What the exercise asks:
Leave out the pictures and set down the rest of the listing below word for word.

======== Data segment

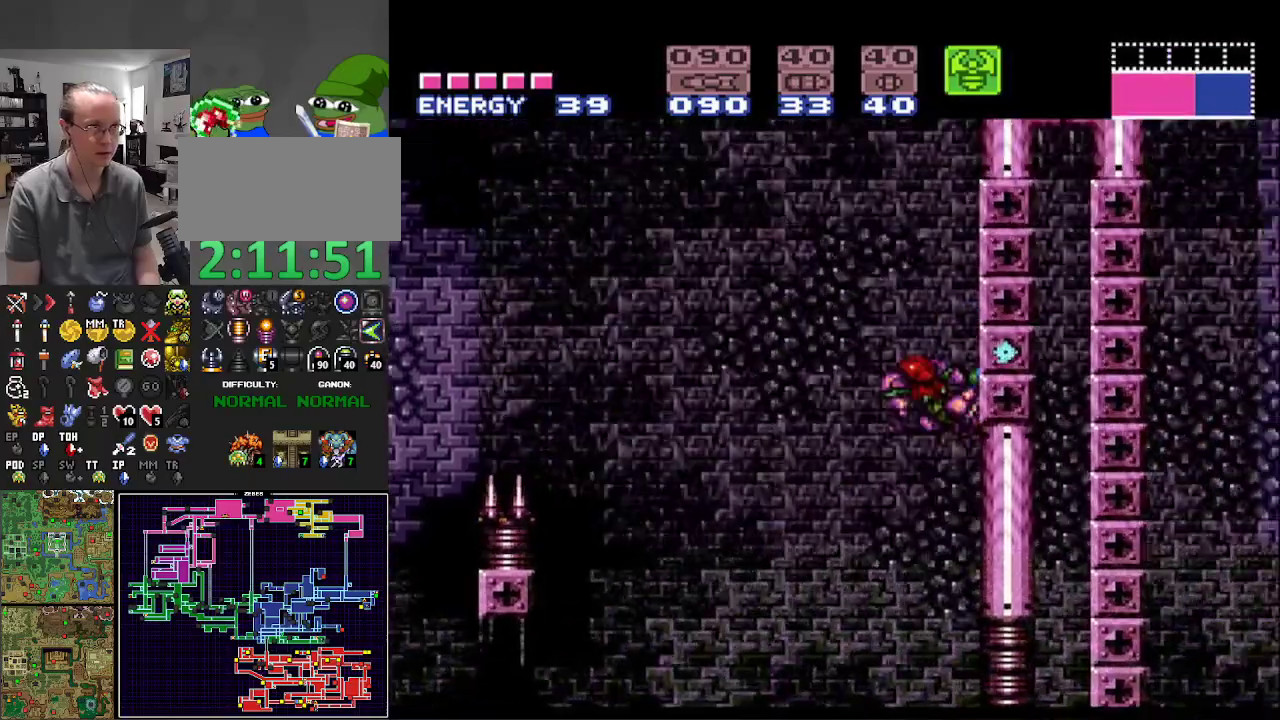
{"buttons": ["R1"], "events": [[83, "DPAD_RIGHT", "up"], [500, "X", "up"]]}
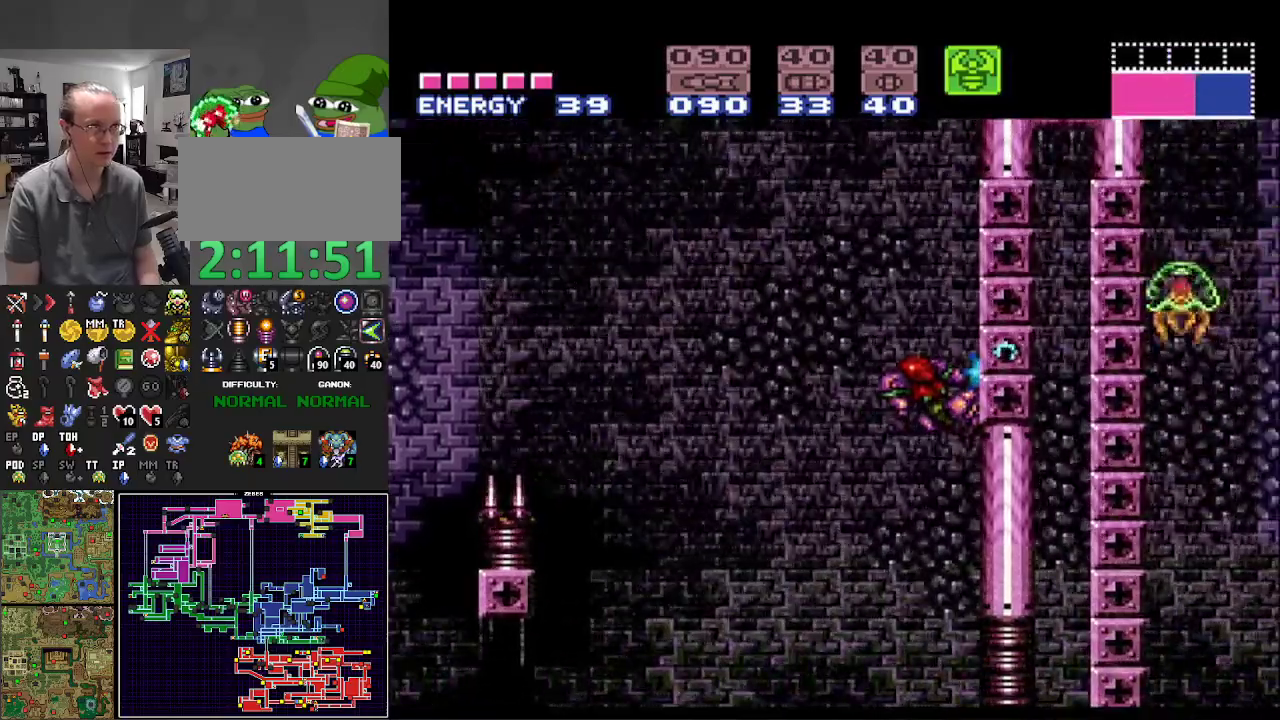
{"buttons": ["A", "B", "DPAD_RIGHT"], "events": [[33, "R1", "up"], [50, "DPAD_RIGHT", "down"], [83, "A", "down"], [83, "B", "down"]]}
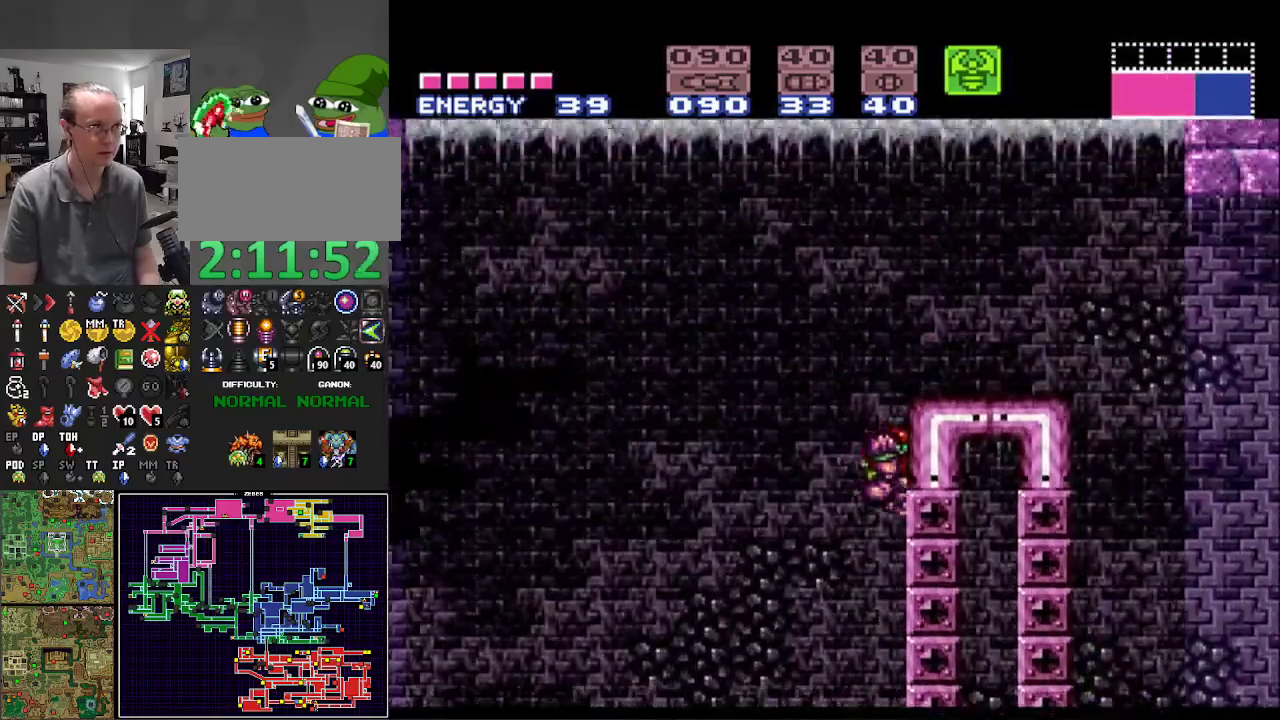
{"buttons": ["B", "DPAD_RIGHT"], "events": [[483, "A", "up"]]}
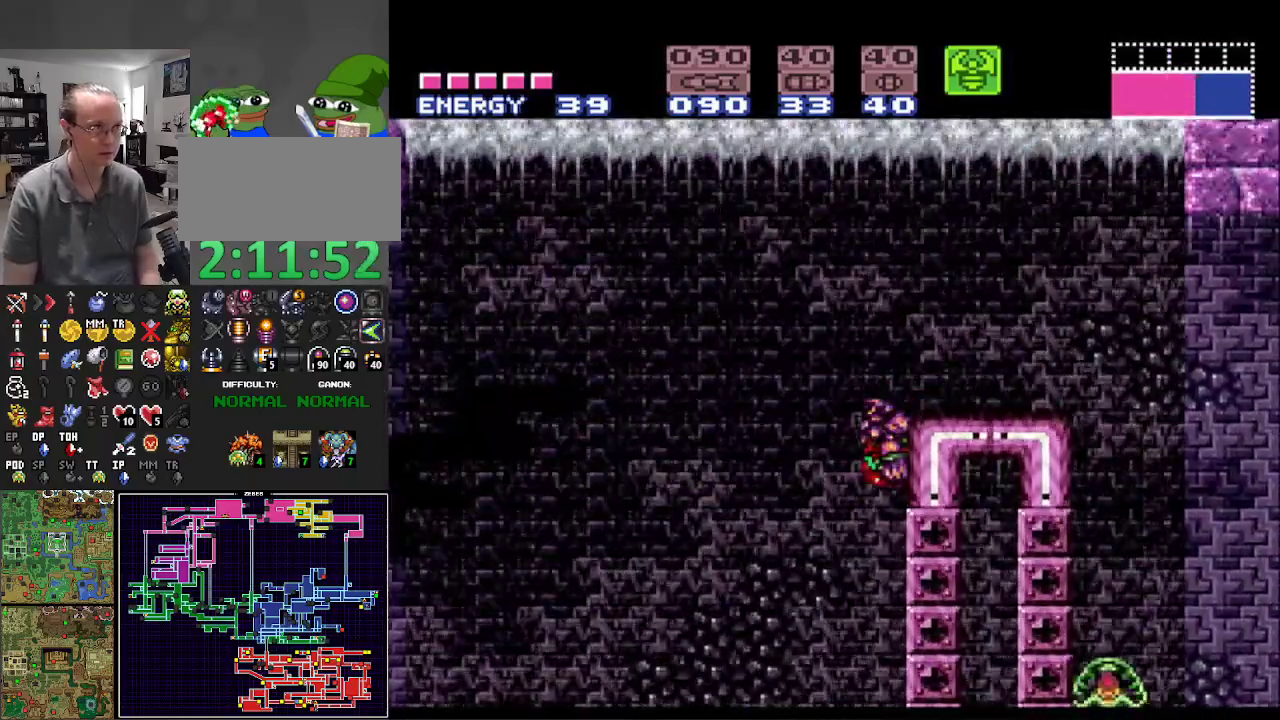
{"buttons": ["B", "DPAD_RIGHT"], "events": [[17, "B", "up"], [17, "DPAD_RIGHT", "up"], [67, "DPAD_LEFT", "down"], [83, "B", "down"], [117, "A", "down"], [183, "DPAD_LEFT", "up"], [233, "DPAD_RIGHT", "down"], [417, "A", "up"]]}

================

Solution for this exercise:
{"buttons": ["R1"], "events": [[83, "DPAD_RIGHT", "up"], [500, "X", "up"]]}
{"buttons": ["A", "B", "DPAD_RIGHT"], "events": [[33, "R1", "up"], [50, "DPAD_RIGHT", "down"], [83, "A", "down"], [83, "B", "down"]]}
{"buttons": ["B", "DPAD_RIGHT"], "events": [[483, "A", "up"]]}
{"buttons": ["B", "DPAD_RIGHT"], "events": [[17, "B", "up"], [17, "DPAD_RIGHT", "up"], [67, "DPAD_LEFT", "down"], [83, "B", "down"], [117, "A", "down"], [183, "DPAD_LEFT", "up"], [233, "DPAD_RIGHT", "down"], [417, "A", "up"]]}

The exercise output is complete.